Clipped from: https://listen.sdpb.org/politics/2023-02-24/work-requirement-resolution-for-expanded-medicaid-recipients-killed-in-committee
A proposal that would have paved the way to work requirements for expanded Medicaid recipients died in the Senate Health and Human Services Committee Friday.
While House Joint Resolution 5004 wouldn’t have made such work requirements law, it would have put the question to voters on a future ballot.
Voters approved Medicaid expansion in South Dakota last November.
Speaking during proponent testimony to committee, Rep. Tony Venhuizen said despite his initial opposition to Medicaid expansion, this bill is not designed to undo that vote.
“I can tell you that we are working very hard with the administration, that’s working very hard, to make sure Medicaid expansion is implemented faithfully,” Venhuizen said. “The issue of a work requirement as a possibility for Medicaid expansion was not really central to the issue of the expansion ballot last year, and I’m not so sure it’s been fully addressed by the voters.”
While framed as a solution to workforce issues, there was opposition to the proposal. Sister Kathleen Bierne, speaking on behalf of the Presentation Sisters in Aberdeen, questioned who this bill could affect.
“This resolution would result in nullifying the purpose of expanding Medicaid for some of the very people who are most in need,” Bierne said. “This resolution uses the term ‘able-bodied’ in its work requirement. ‘Able-bodied’ in its work requirement would have a lot of different meanings.”
That could include people like cancer patients, according to Matthew McLarty with the American Cancer Society.

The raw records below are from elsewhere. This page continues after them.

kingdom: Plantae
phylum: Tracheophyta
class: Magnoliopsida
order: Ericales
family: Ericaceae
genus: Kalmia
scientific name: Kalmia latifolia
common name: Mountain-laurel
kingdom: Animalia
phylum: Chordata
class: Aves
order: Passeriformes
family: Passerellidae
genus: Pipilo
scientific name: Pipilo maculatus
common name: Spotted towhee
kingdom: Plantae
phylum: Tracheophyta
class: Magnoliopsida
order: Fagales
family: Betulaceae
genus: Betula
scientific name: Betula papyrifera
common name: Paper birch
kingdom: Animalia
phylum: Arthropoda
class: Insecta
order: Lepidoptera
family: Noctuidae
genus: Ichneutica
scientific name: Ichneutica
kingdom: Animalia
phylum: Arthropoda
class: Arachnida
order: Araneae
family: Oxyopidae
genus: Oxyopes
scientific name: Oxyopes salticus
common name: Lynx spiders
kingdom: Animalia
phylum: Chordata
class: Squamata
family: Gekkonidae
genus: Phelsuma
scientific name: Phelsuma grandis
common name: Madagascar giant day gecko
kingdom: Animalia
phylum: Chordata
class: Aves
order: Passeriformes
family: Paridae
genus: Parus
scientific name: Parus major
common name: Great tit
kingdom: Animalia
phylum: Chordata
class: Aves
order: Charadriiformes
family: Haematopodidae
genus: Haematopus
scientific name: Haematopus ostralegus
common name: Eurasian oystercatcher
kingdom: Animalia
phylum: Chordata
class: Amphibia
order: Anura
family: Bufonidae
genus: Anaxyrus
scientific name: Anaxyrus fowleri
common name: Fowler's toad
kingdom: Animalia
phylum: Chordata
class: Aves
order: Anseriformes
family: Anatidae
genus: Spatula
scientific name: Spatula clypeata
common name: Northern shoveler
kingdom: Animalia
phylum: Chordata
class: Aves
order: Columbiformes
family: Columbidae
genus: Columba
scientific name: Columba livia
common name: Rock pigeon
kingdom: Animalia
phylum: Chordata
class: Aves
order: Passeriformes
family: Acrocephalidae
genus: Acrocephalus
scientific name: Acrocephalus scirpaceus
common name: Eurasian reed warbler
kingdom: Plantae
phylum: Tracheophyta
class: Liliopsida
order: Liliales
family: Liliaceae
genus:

“We see this resolution as potentially creating undue barriers for low-income South Dakotans who are cancer patients and those who will be diagnosed with cancer,” McLarty said. “Many cancer patients in active treatment are unable to work, or require significant work modifications, due to their treatment.”
The resolution was moved to the 41st legislative day on a 5-2 vote, killing it for this session.